YOUR TASK: The data below should be restated word for word, with every picture omitted.

INFORMATION SHOWN:
---*---

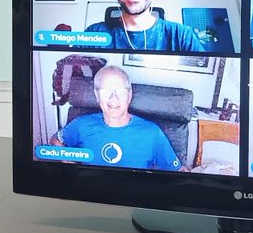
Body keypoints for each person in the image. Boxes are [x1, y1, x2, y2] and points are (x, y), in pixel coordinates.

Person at [49, 65, 182, 171]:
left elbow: (176, 171)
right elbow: (55, 139)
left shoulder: (152, 132)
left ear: (129, 95)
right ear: (97, 95)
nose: (114, 98)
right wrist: (68, 161)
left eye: (120, 92)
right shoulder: (81, 124)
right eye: (106, 91)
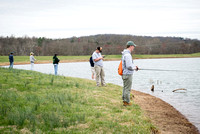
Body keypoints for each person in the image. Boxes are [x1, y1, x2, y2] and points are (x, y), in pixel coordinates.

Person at [121, 41, 139, 106]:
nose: (134, 47)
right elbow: (129, 66)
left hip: (125, 74)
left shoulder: (125, 54)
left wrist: (134, 67)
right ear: (131, 46)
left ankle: (125, 101)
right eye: (133, 46)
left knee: (125, 88)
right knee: (127, 89)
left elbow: (129, 65)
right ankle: (127, 102)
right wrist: (134, 68)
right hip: (128, 74)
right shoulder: (128, 55)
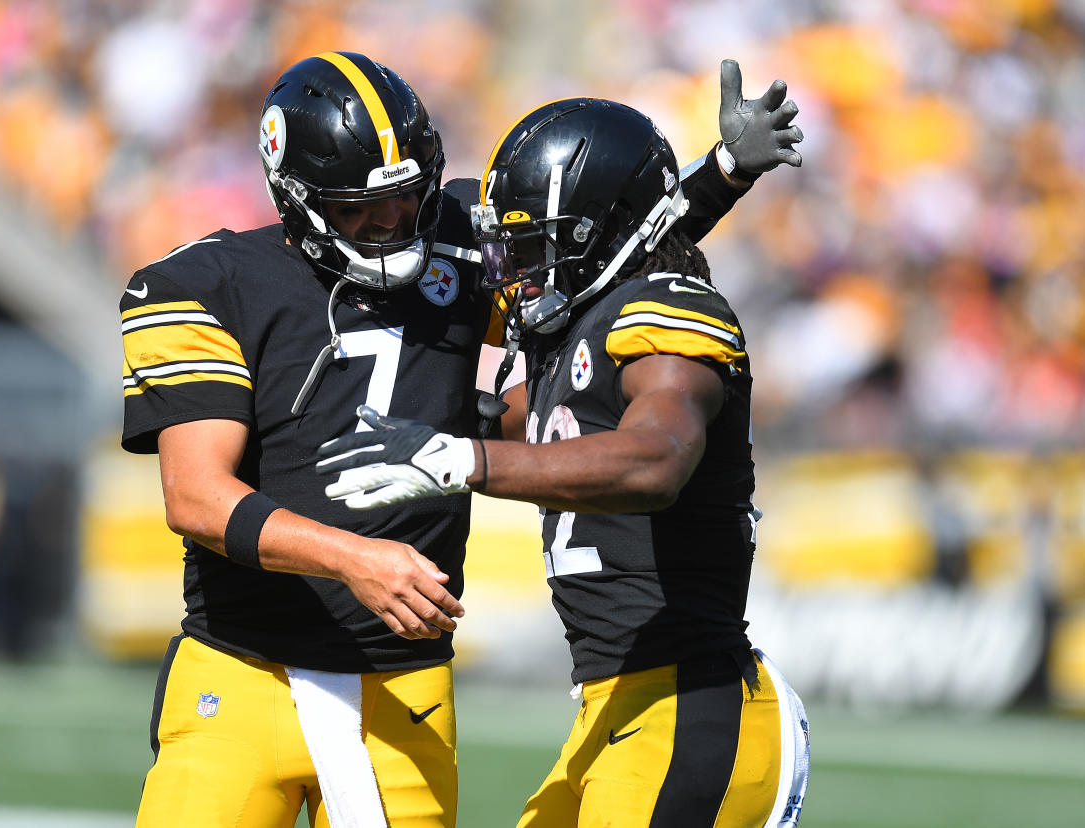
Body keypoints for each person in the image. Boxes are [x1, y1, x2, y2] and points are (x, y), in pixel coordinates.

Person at [120, 50, 802, 827]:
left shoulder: (452, 236)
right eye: (357, 208)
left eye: (408, 196)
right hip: (239, 671)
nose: (391, 222)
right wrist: (356, 560)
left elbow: (586, 245)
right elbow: (198, 497)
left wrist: (717, 179)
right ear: (299, 201)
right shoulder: (201, 284)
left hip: (401, 689)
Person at [317, 97, 810, 827]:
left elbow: (656, 461)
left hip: (689, 707)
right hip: (613, 713)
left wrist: (462, 458)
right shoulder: (574, 332)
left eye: (537, 247)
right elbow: (629, 238)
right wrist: (723, 173)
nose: (512, 271)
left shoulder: (667, 309)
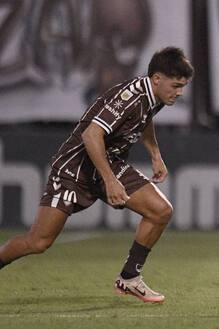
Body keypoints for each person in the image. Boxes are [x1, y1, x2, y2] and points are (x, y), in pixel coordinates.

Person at [0, 46, 194, 304]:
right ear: (157, 78)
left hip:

---*---

THE COMPLETED TASK:
Body keypoints for each person in the image. Boxes are [x1, y1, x2, y2] and points are (x, y), in pixel coordinates.

Person at [49, 65, 182, 171]:
left elbow: (176, 171)
right elbow: (55, 139)
left shoulder: (152, 132)
left ear: (129, 95)
right ear: (97, 95)
nose: (114, 98)
right wrist: (68, 161)
left eye: (120, 92)
right shoulder: (81, 124)
right eye: (106, 91)
Body keypoints for each person in the image. Boxes are [x1, y1, x2, y2] and points are (x, y), in pixel coordinates.

Person at [121, 41, 139, 106]:
nose: (134, 47)
right elbow: (129, 66)
left hip: (125, 74)
left shoulder: (125, 54)
left wrist: (134, 67)
right ear: (131, 46)
left ankle: (125, 101)
right eye: (133, 46)
left knee: (125, 88)
right knee: (127, 89)
left elbow: (129, 65)
right ankle: (127, 102)
right wrist: (134, 68)
right hip: (128, 74)
right shoulder: (128, 55)
Body keypoints for each person in the image. Boxes are [x1, y1, x2, y2] and points are (x, y), in pixel coordinates.

Person at [120, 50, 802, 827]:
left shoulder: (452, 236)
right eye: (357, 208)
left eye: (408, 196)
right hip: (239, 671)
nose: (391, 222)
right wrist: (356, 560)
left elbow: (586, 245)
right elbow: (198, 497)
left wrist: (717, 179)
right ear: (299, 201)
right shoulder: (201, 284)
left hip: (401, 689)
Person at [317, 97, 810, 827]:
left elbow: (656, 461)
left hip: (689, 707)
right hip: (613, 713)
left wrist: (462, 458)
right shoulder: (574, 332)
left eye: (537, 247)
right elbow: (629, 238)
right wrist: (723, 173)
nose: (512, 271)
left shoulder: (667, 309)
Body keypoints for each person in the image. Boxes are [x1, y1, x2, y2] and points are (x, y), in pixel coordinates.

Person at [0, 46, 194, 304]:
right ear: (157, 78)
left hip:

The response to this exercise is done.